> Testo da leggere
══════
Provo ad aggiungere qualcosa su alcuni film visti a Venezia, ci sarebbero anche altre visioni su cui volevo scrivere due righe ma casomai sarà per la prossima volta.
Dune, Villeneuve. Clamoroso per la padronanza nella messa in scena di un immaginario estremo come quello di Dune, misuratissimo, per certi versi essenziale, pur restituendo l'imponenza sovrumana di civiltà, tecnologie ed eventi di scala interplanetaria. World building gestito magistralmente per quasi tutta la durata del film e in particolare nelle prime battute, che era molto facile sbagliare. Personalmente di Dune avevo letto solo qualche capitolo (non so se fosse colpa della traduzione, ma non trovavo soddisfacente il livello generale della scrittura) e sinceramente ho trovato più efficace l'introduzione di Villeneuve rispetto a quella dello stesso Herbert. Il principale problema del film nasce secondo me dalla sua natura tronca, che dovendo costruire un finale dove un finale non c'era inizia nell'ultimo atto a forzare i tempi e i toni in modo per me non convincente e forse anche non molto coerente con la gestione precedente dei tempi e degli eventi. La prima cosa che viene in mente, benché sia poco più di un'inezia, è l'abuso di flash-forward su Zendaya, che francamente dopo la terza o la quarta volta diventano involontariamente ridicoli. In ogni caso, il modo in cui Villeneuve ha deciso di prendersi i suoi tempi è ammirevole, e spero paghi nel fisiologicamente inevitabile seguito. In generale, il giudizio non può che essere sospeso. Nota finale su Chalamet, ottima prova e casting centratissimo.
══════
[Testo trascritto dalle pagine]
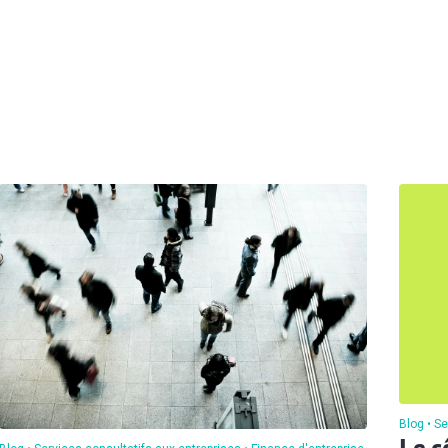
Blog
Se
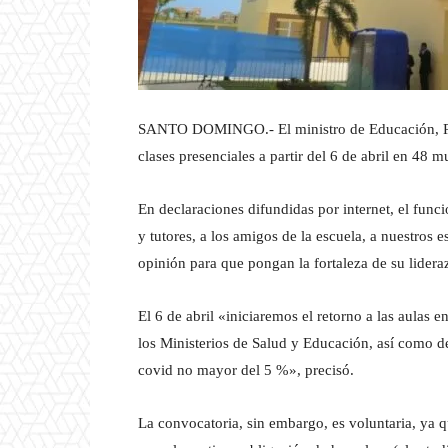
SANTO DOMINGO.- El ministro de Educación, Rober
clases presenciales a partir del 6 de abril en 48 m
En declaraciones difundidas por internet, el funci
y tutores, a los amigos de la escuela, a nuestros 
opinión para que pongan la fortaleza de su lideraz
El 6 de abril «iniciaremos el retorno a las aulas
los Ministerios de Salud y Educación, así como de
covid no mayor del 5 %», precisó.
La convocatoria, sin embargo, es voluntaria, ya q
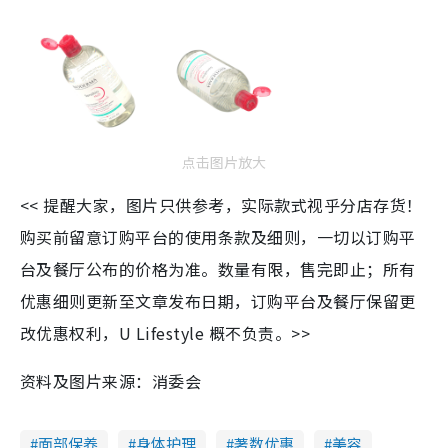
点击图片放大
<< 提醒大家，图片只供参考，实际款式视乎分店存货！
购买前留意订购平台的使用条款及细则，一切以订购平
台及餐厅公布的价格为准。数量有限，售完即止；所有
优惠细则更新至文章发布日期，订购平台及餐厅保留更
改优惠权利，U Lifestyle 概不负责。>>
资料及图片来源：消委会
面部保养
身体护理
著数优惠
美容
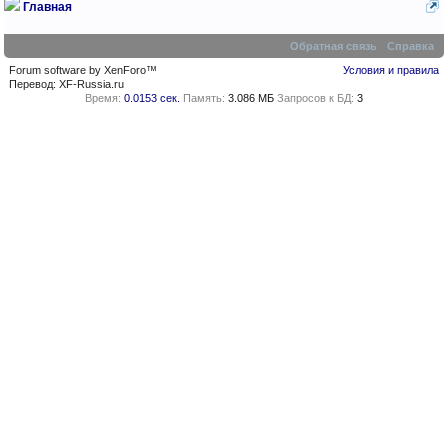
Главная
Обратная связь
Справка
Forum software by XenForo™
Условия и правила
Перевод:
XF-Russia.ru
Время:
0.0153 сек.
Память:
3.086 МБ
Запросов к БД:
3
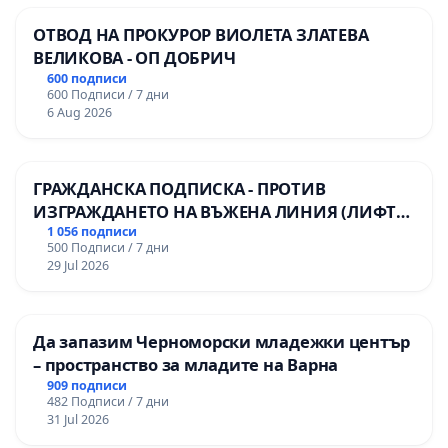
ОТВОД НА ПРОКУРОР ВИОЛЕТА ЗЛАТЕВА
ВЕЛИКОВА - ОП ДОБРИЧ
600 подписи
600 Подписи / 7 дни
6 Aug 2026
ГРАЖДАНСКА ПОДПИСКА - ПРОТИВ
ИЗГРАЖДАНЕТО НА ВЪЖЕНА ЛИНИЯ (ЛИФТ)
НА ТЕРИТОРИЯТА НА ПРИРОДНА
1 056 подписи
500 Подписи / 7 дни
ЗАБЕЛЕЖИТЕЛНОСТ „ХЪЛМ НА
29 Jul 2026
ОСВОБОДИТЕЛИТЕ“ (БУНАРДЖИК)
Да запазим Черноморски младежки център
– пространство за младите на Варна
909 подписи
482 Подписи / 7 дни
31 Jul 2026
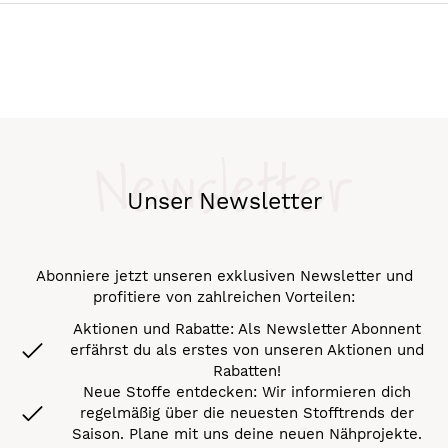
Newsletter
Unser Newsletter
Abonniere jetzt unseren exklusiven Newsletter und
profitiere von zahlreichen Vorteilen:
Aktionen und Rabatte: Als Newsletter Abonnent
erfährst du als erstes von unseren Aktionen und
Rabatten!
Neue Stoffe entdecken: Wir informieren dich
regelmäßig über die neuesten Stofftrends der
Saison. Plane mit uns deine neuen Nähprojekte.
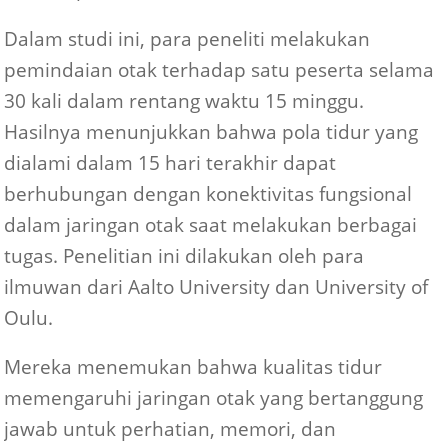
Dalam studi ini, para peneliti melakukan
pemindaian otak terhadap satu peserta selama
30 kali dalam rentang waktu 15 minggu.
Hasilnya menunjukkan bahwa pola tidur yang
dialami dalam 15 hari terakhir dapat
berhubungan dengan konektivitas fungsional
dalam jaringan otak saat melakukan berbagai
tugas. Penelitian ini dilakukan oleh para
ilmuwan dari Aalto University dan University of
Oulu.
Mereka menemukan bahwa kualitas tidur
memengaruhi jaringan otak yang bertanggung
jawab untuk perhatian, memori, dan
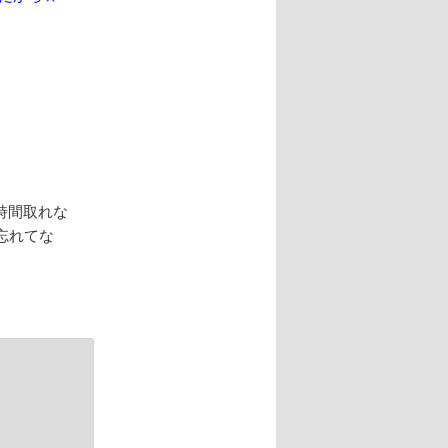
時間取れな
忘れてな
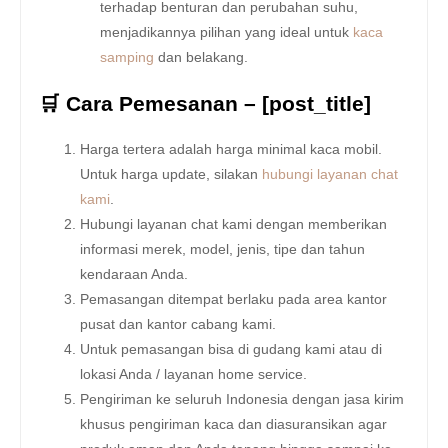
terhadap benturan dan perubahan suhu,
menjadikannya pilihan yang ideal untuk
kaca
samping
dan belakang.
🛒 Cara Pemesanan – [post_title]
Harga tertera adalah harga minimal kaca mobil.
Untuk harga update, silakan
hubungi layanan chat
kami
.
Hubungi layanan chat kami dengan memberikan
informasi merek, model, jenis, tipe dan tahun
kendaraan Anda.
Pemasangan ditempat berlaku pada area kantor
pusat dan kantor cabang kami.
Untuk pemasangan bisa di gudang kami atau di
lokasi Anda / layanan home service.
Pengiriman ke seluruh Indonesia dengan jasa kirim
khusus pengiriman kaca dan diasuransikan agar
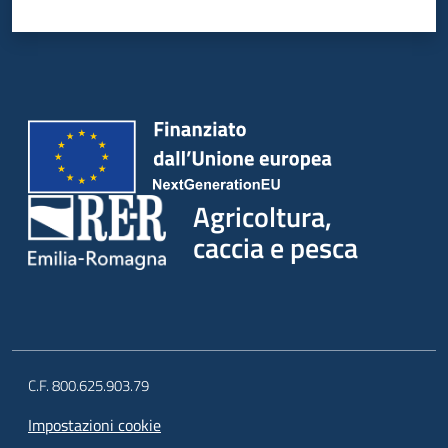
Agricoltura,
caccia e pesca
C.F. 800.625.903.79
Impostazioni cookie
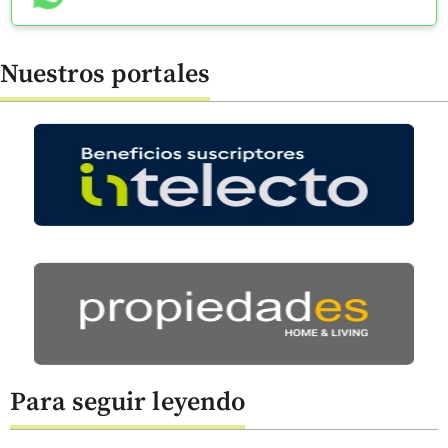
Nuestros portales
Para seguir leyendo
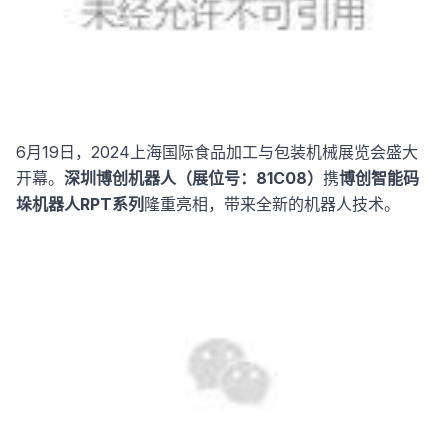
6月19日，2024上海国际食品加工与包装机械展览会盛大
开幕。
深圳博创机器人（展位号：81C08
）
携
博创智能码
垛机器人RPT系列
隆重亮相，带来全新的机器人技术。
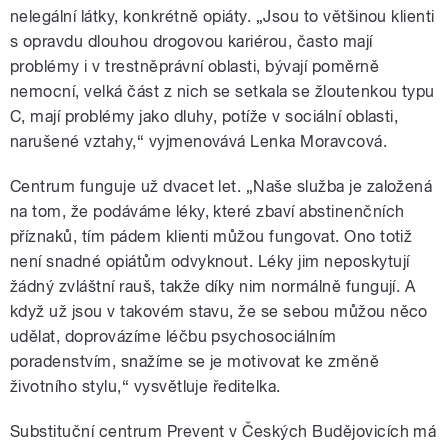
nelegální látky, konkrétně opiáty. „Jsou to většinou klienti
s opravdu dlouhou drogovou kariérou, často mají
problémy i v trestněprávní oblasti, bývají poměrně
nemocní, velká část z nich se setkala se žloutenkou typu
C, mají problémy jako dluhy, potíže v sociální oblasti,
narušené vztahy,“ vyjmenovává Lenka Moravcová.
Centrum funguje už dvacet let. „Naše služba je založená
na tom, že podáváme léky, které zbaví abstinenčních
příznaků, tím pádem klienti můžou fungovat. Ono totiž
není snadné opiátům odvyknout. Léky jim neposkytují
žádný zvláštní rauš, takže díky nim normálně fungují. A
když už jsou v takovém stavu, že se sebou můžou něco
udělat, doprovázíme léčbu psychosociálním
poradenstvím, snažíme se je motivovat ke změně
životního stylu,“ vysvětluje ředitelka.
Substituční centrum Prevent v Českých Budějovicích má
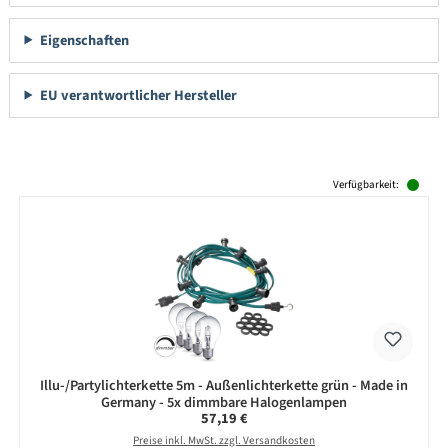
Eigenschaften
EU verantwortlicher Hersteller
Produktgalerie überspringen
Verfügbarkeit:
Illu-/Partylichterkette 5m - Außenlichterkette grün - Made in
Germany - 5x dimmbare Halogenlampen
Regulärer Preis:
57,19 €
Preise inkl. MwSt. zzgl. Versandkosten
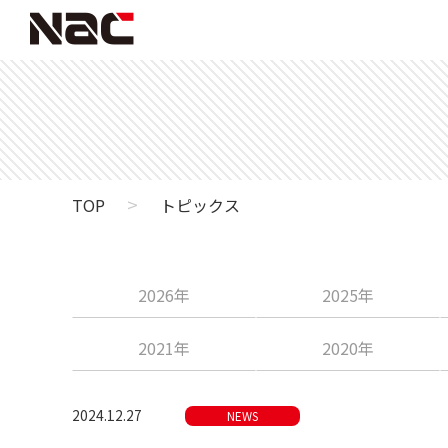
>
TOP
トピックス
2026年
2025年
2021年
2020年
2024.12.27
NEWS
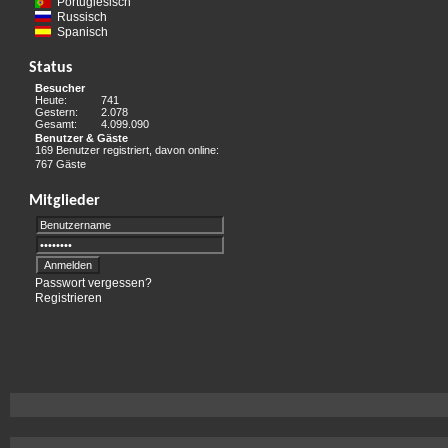
Portugiesisch
Russisch
Spanisch
Status
Besucher
Heute:
741
Gestern:
2.078
Gesamt:
4.099.090
Benutzer & Gäste
169 Benutzer registriert, davon online:
767 Gäste
Mitglieder
Passwort vergessen?
Registrieren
══════
> Consegna 1
Nel testo, chi viene lodato per un'ottima prova e un casting centratissimo?
> Consegna 2
Per favore, ricopia fedelmente la parte delle voci che parte dal loro inizio e termina con la riga contenente "La convocatoria, sin", inclusa. Lascia fuori le immagini.
Il testo e le voci sono materiali distinti tra loro.

> Risposta 1
Chalamet.

> Risposta 2
Blog
Se
SANTO DOMINGO.- El ministro de Educación, Rober
clases presenciales a partir del 6 de abril en 48 m
En declaraciones difundidas por internet, el funci
y tutores, a los amigos de la escuela, a nuestros 
opinión para que pongan la fortaleza de su lideraz
El 6 de abril «iniciaremos el retorno a las aulas
los Ministerios de Salud y Educación, así como de
covid no mayor del 5 %», precisó.
La convocatoria, sin embargo, es voluntaria, ya q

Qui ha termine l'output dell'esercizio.